Leave the pictures out and restate each entry below word for word.

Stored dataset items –
= Beginning of Section =
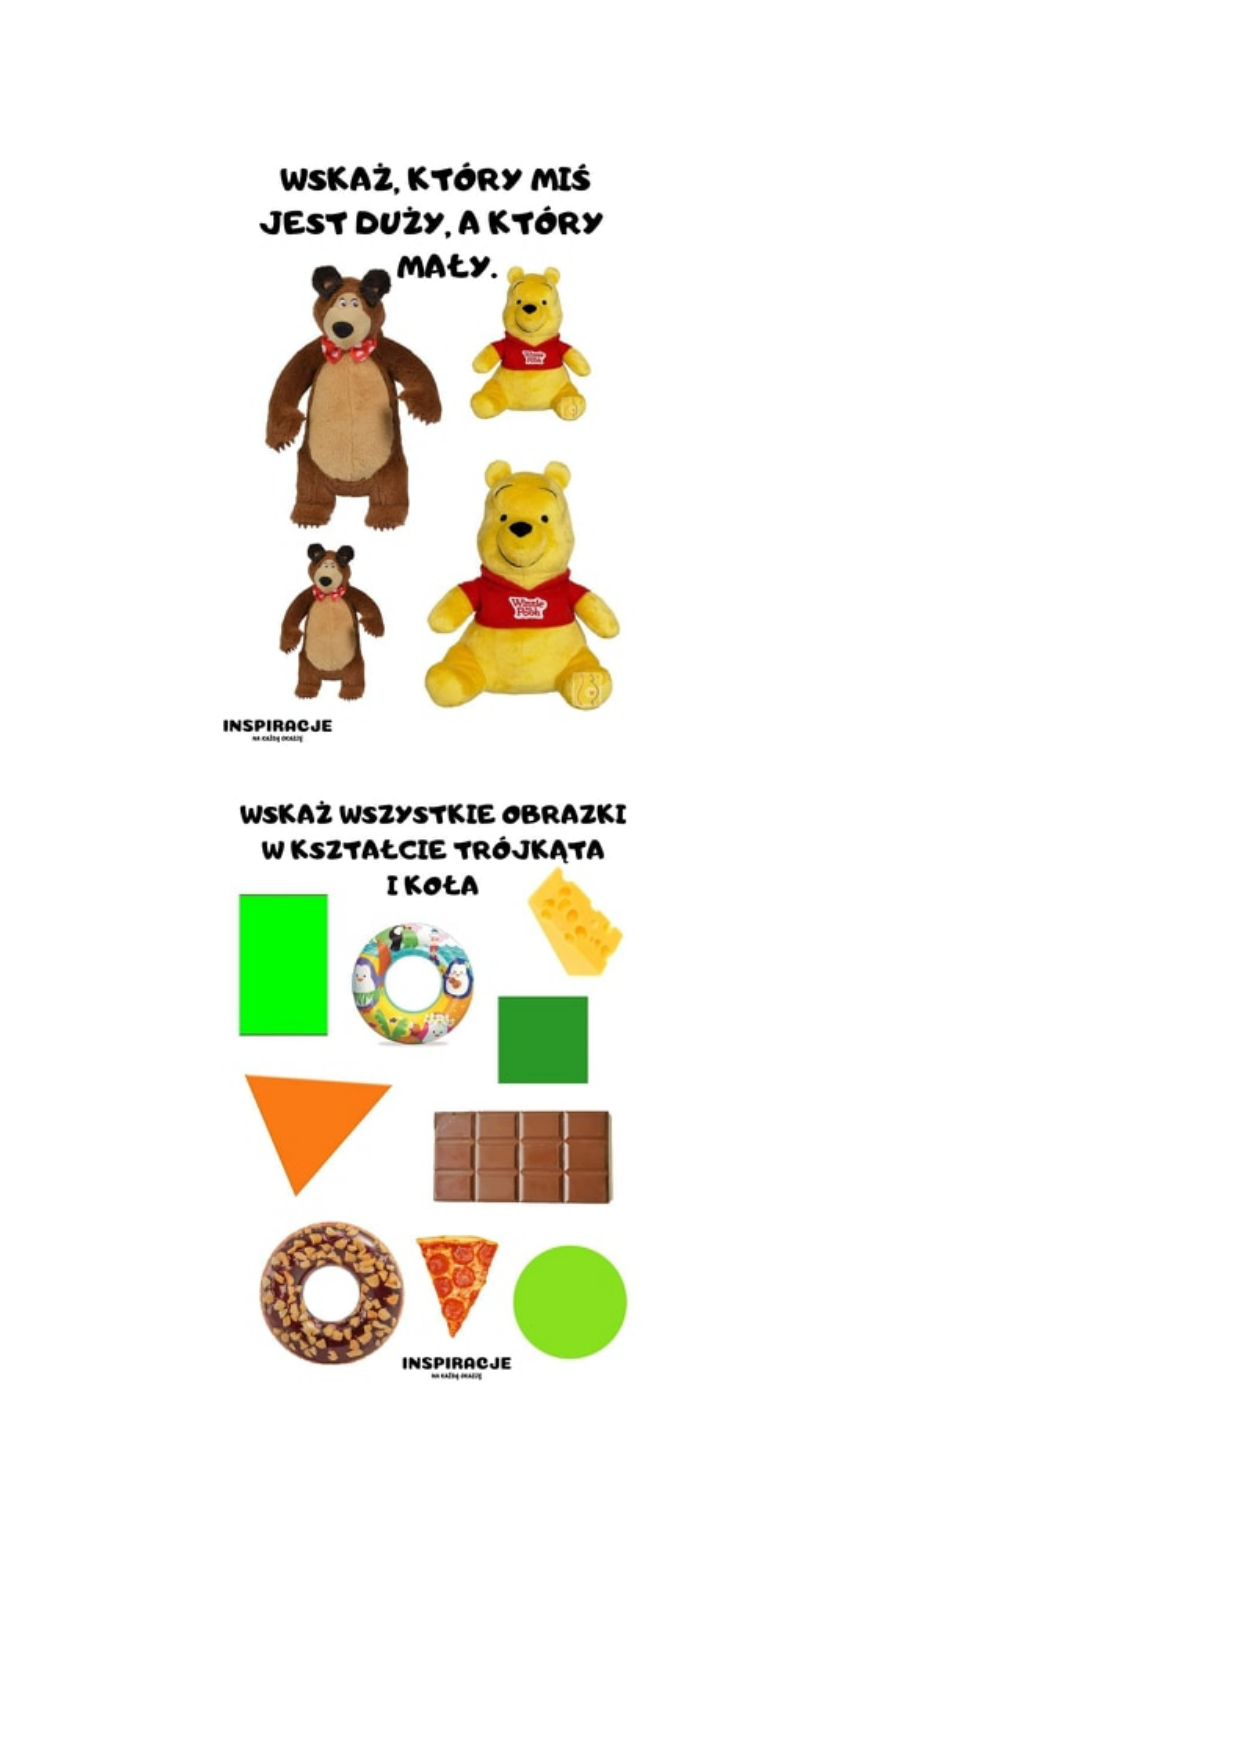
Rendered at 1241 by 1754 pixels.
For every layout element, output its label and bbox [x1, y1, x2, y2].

picture [222, 147, 645, 746]
picture [222, 785, 645, 1384]
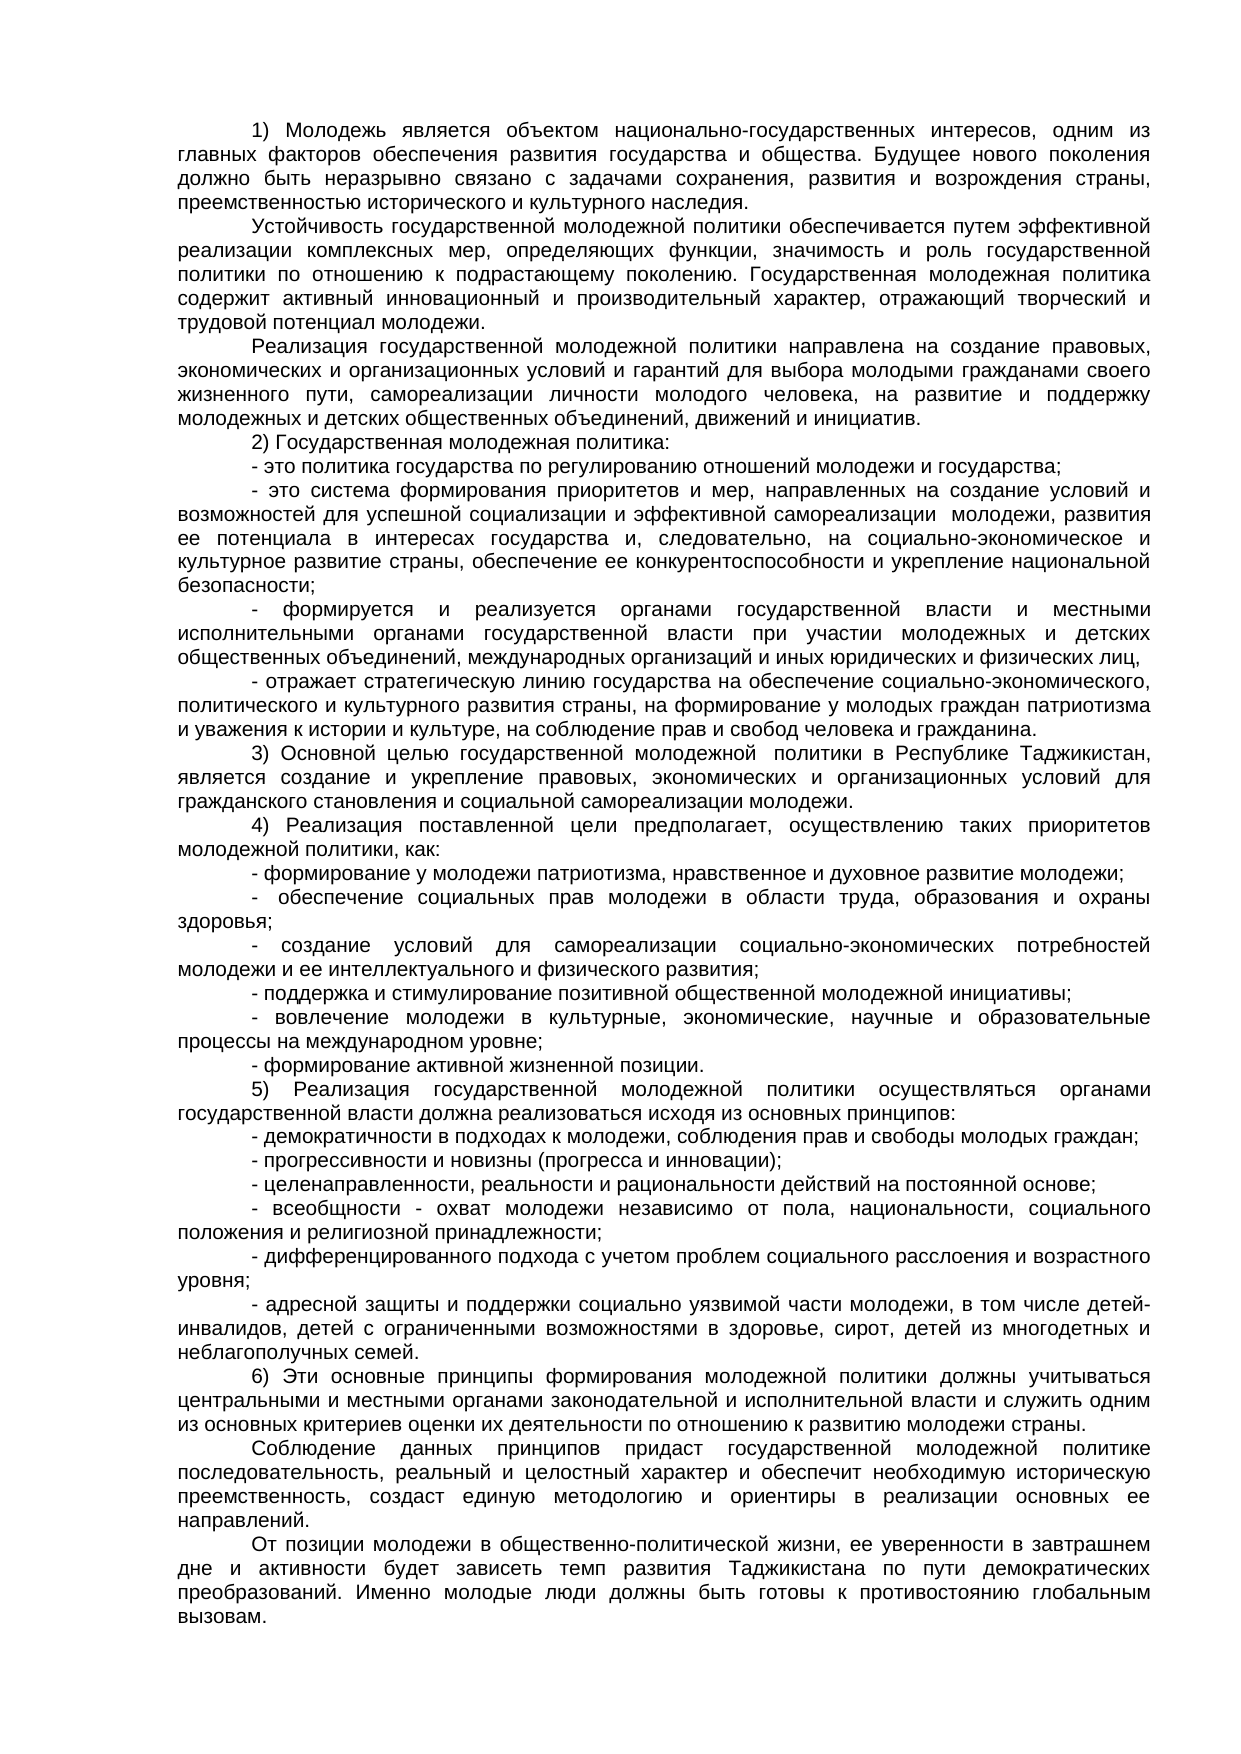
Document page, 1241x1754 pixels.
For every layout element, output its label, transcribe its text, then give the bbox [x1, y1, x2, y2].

text - это политика государства по регулированию отношений молодежи и государства; [177, 453, 1152, 477]
text - создание условий для самореализации социально-экономических потребностей молодежи и ее интеллектуального и физического развития; [177, 933, 1152, 981]
text - обеспечение социальных прав молодежи в области труда, образования и охраны здоровья; [177, 885, 1152, 933]
text Реализация государственной молодежной политики направлена на создание правовых, экономических и организационных условий и гарантий для выбора молодыми гражданами своего жизненного пути, самореализации личности молодого человека, на развитие и поддержку молодежных и детских общественных объединений, движений и инициатив. [177, 334, 1152, 429]
text Соблюдение данных принципов придаст государственной молодежной политике последовательность, реальный и целостный характер и обеспечит необходимую историческую преемственность, создаст единую методологию и ориентиры в реализации основных ее направлений. [177, 1436, 1152, 1532]
text 1) Молодежь является объектом национально-государственных интересов, одним из главных факторов обеспечения развития государства и общества. Будущее нового поколения должно быть неразрывно связано с задачами сохранения, развития и возрождения страны, преемственностью исторического и культурного наследия. [177, 118, 1152, 214]
text 5) Реализация государственной молодежной политики осуществляться органами государственной власти должна реализоваться исходя из основных принципов: [177, 1076, 1152, 1124]
text 2) Государственная молодежная политика: [177, 429, 1152, 453]
text - это система формирования приоритетов и мер, направленных на создание условий и возможностей для успешной социализации и эффективной самореализации молодежи, развития ее потенциала в интересах государства и, следовательно, на социально-экономическое и культурное развитие страны, обеспечение ее конкурентоспособности и укрепление национальной безопасности; [177, 477, 1152, 597]
text - поддержка и стимулирование позитивной общественной молодежной инициативы; [177, 981, 1152, 1004]
text От позиции молодежи в общественно-политической жизни, ее уверенности в завтрашнем дне и активности будет зависеть темп развития Таджикистана по пути демократических преобразований. Именно молодые люди должны быть готовы к противостоянию глобальным вызовам. [177, 1532, 1152, 1627]
text - адресной защиты и поддержки социально уязвимой части молодежи, в том числе детей-инвалидов, детей с ограниченными возможностями в здоровье, сирот, детей из многодетных и неблагополучных семей. [177, 1292, 1152, 1364]
text - формирование у молодежи патриотизма, нравственное и духовное развитие молодежи; [177, 861, 1152, 885]
text 4) Реализация поставленной цели предполагает, осуществлению таких приоритетов молодежной политики, как: [177, 813, 1152, 861]
text - вовлечение молодежи в культурные, экономические, научные и образовательные процессы на международном уровне; [177, 1004, 1152, 1052]
text 3) Основной целью государственной молодежной политики в Республике Таджикистан, является создание и укрепление правовых, экономических и организационных условий для гражданского становления и социальной самореализации молодежи. [177, 741, 1152, 813]
text - формируется и реализуется органами государственной власти и местными исполнительными органами государственной власти при участии молодежных и детских общественных объединений, международных организаций и иных юридических и физических лиц, [177, 597, 1152, 669]
text - всеобщности - охват молодежи независимо от пола, национальности, социального положения и религиозной принадлежности; [177, 1196, 1152, 1244]
text - отражает стратегическую линию государства на обеспечение социально-экономического, политического и культурного развития страны, на формирование у молодых граждан патриотизма и уважения к истории и культуре, на соблюдение прав и свобод человека и гражданина. [177, 669, 1152, 741]
text Устойчивость государственной молодежной политики обеспечивается путем эффективной реализации комплексных мер, определяющих функции, значимость и роль государственной политики по отношению к подрастающему поколению. Государственная молодежная политика содержит активный инновационный и производительный характер, отражающий творческий и трудовой потенциал молодежи. [177, 214, 1152, 334]
text - целенаправленности, реальности и рациональности действий на постоянной основе; [177, 1172, 1152, 1196]
text - дифференцированного подхода с учетом проблем социального расслоения и возрастного уровня; [177, 1244, 1152, 1292]
text - прогрессивности и новизны (прогресса и инновации); [177, 1148, 1152, 1172]
text - демократичности в подходах к молодежи, соблюдения прав и свободы молодых граждан; [177, 1124, 1152, 1148]
text 6) Эти основные принципы формирования молодежной политики должны учитываться центральными и местными органами законодательной и исполнительной власти и служить одним из основных критериев оценки их деятельности по отношению к развитию молодежи страны. [177, 1364, 1152, 1436]
text - формирование активной жизненной позиции. [177, 1052, 1152, 1076]
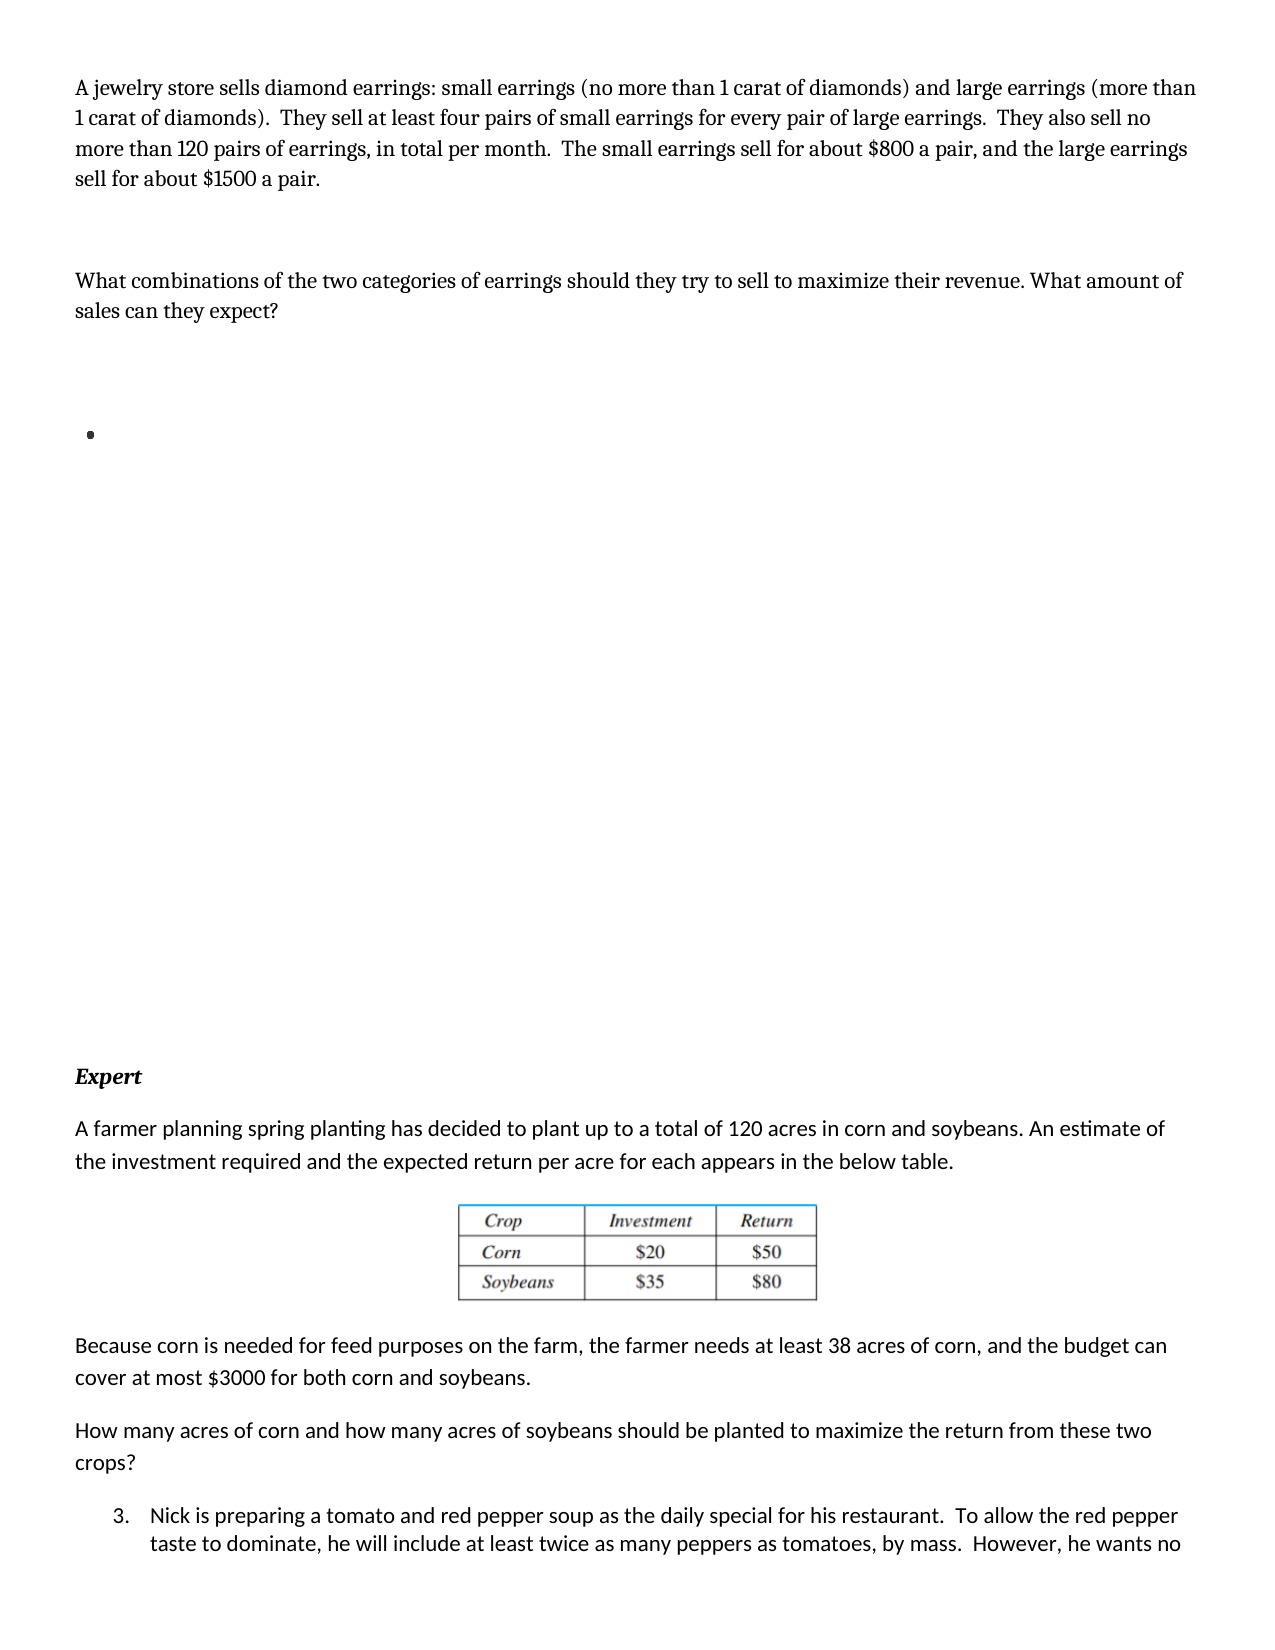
= End of Section =
EXERCISE SOLUTION –
Rendered at 1241 by 1754 pixels.
For every layout element, output its label and bbox [x1, y1, x2, y2].

picture [222, 147, 645, 746]
picture [222, 785, 645, 1384]
Document page, 1241x1754 pixels.
For every layout element, output its label, transcribe its text, then give the bbox [x1, y1, x2, y2].

text - это политика государства по регулированию отношений молодежи и государства; [177, 453, 1152, 477]
text - создание условий для самореализации социально-экономических потребностей молодежи и ее интеллектуального и физического развития; [177, 933, 1152, 981]
text - обеспечение социальных прав молодежи в области труда, образования и охраны здоровья; [177, 885, 1152, 933]
text Реализация государственной молодежной политики направлена на создание правовых, экономических и организационных условий и гарантий для выбора молодыми гражданами своего жизненного пути, самореализации личности молодого человека, на развитие и поддержку молодежных и детских общественных объединений, движений и инициатив. [177, 334, 1152, 429]
text Соблюдение данных принципов придаст государственной молодежной политике последовательность, реальный и целостный характер и обеспечит необходимую историческую преемственность, создаст единую методологию и ориентиры в реализации основных ее направлений. [177, 1436, 1152, 1532]
text 1) Молодежь является объектом национально-государственных интересов, одним из главных факторов обеспечения развития государства и общества. Будущее нового поколения должно быть неразрывно связано с задачами сохранения, развития и возрождения страны, преемственностью исторического и культурного наследия. [177, 118, 1152, 214]
text 5) Реализация государственной молодежной политики осуществляться органами государственной власти должна реализоваться исходя из основных принципов: [177, 1076, 1152, 1124]
text 2) Государственная молодежная политика: [177, 429, 1152, 453]
text - это система формирования приоритетов и мер, направленных на создание условий и возможностей для успешной социализации и эффективной самореализации молодежи, развития ее потенциала в интересах государства и, следовательно, на социально-экономическое и культурное развитие страны, обеспечение ее конкурентоспособности и укрепление национальной безопасности; [177, 477, 1152, 597]
text - поддержка и стимулирование позитивной общественной молодежной инициативы; [177, 981, 1152, 1004]
text От позиции молодежи в общественно-политической жизни, ее уверенности в завтрашнем дне и активности будет зависеть темп развития Таджикистана по пути демократических преобразований. Именно молодые люди должны быть готовы к противостоянию глобальным вызовам. [177, 1532, 1152, 1627]
text - адресной защиты и поддержки социально уязвимой части молодежи, в том числе детей-инвалидов, детей с ограниченными возможностями в здоровье, сирот, детей из многодетных и неблагополучных семей. [177, 1292, 1152, 1364]
text - формирование у молодежи патриотизма, нравственное и духовное развитие молодежи; [177, 861, 1152, 885]
text 4) Реализация поставленной цели предполагает, осуществлению таких приоритетов молодежной политики, как: [177, 813, 1152, 861]
text - вовлечение молодежи в культурные, экономические, научные и образовательные процессы на международном уровне; [177, 1004, 1152, 1052]
text 3) Основной целью государственной молодежной политики в Республике Таджикистан, является создание и укрепление правовых, экономических и организационных условий для гражданского становления и социальной самореализации молодежи. [177, 741, 1152, 813]
text - формируется и реализуется органами государственной власти и местными исполнительными органами государственной власти при участии молодежных и детских общественных объединений, международных организаций и иных юридических и физических лиц, [177, 597, 1152, 669]
text - всеобщности - охват молодежи независимо от пола, национальности, социального положения и религиозной принадлежности; [177, 1196, 1152, 1244]
text - отражает стратегическую линию государства на обеспечение социально-экономического, политического и культурного развития страны, на формирование у молодых граждан патриотизма и уважения к истории и культуре, на соблюдение прав и свобод человека и гражданина. [177, 669, 1152, 741]
text Устойчивость государственной молодежной политики обеспечивается путем эффективной реализации комплексных мер, определяющих функции, значимость и роль государственной политики по отношению к подрастающему поколению. Государственная молодежная политика содержит активный инновационный и производительный характер, отражающий творческий и трудовой потенциал молодежи. [177, 214, 1152, 334]
text - целенаправленности, реальности и рациональности действий на постоянной основе; [177, 1172, 1152, 1196]
text - дифференцированного подхода с учетом проблем социального расслоения и возрастного уровня; [177, 1244, 1152, 1292]
text - прогрессивности и новизны (прогресса и инновации); [177, 1148, 1152, 1172]
text - демократичности в подходах к молодежи, соблюдения прав и свободы молодых граждан; [177, 1124, 1152, 1148]
text 6) Эти основные принципы формирования молодежной политики должны учитываться центральными и местными органами законодательной и исполнительной власти и служить одним из основных критериев оценки их деятельности по отношению к развитию молодежи страны. [177, 1364, 1152, 1436]
text - формирование активной жизненной позиции. [177, 1052, 1152, 1076]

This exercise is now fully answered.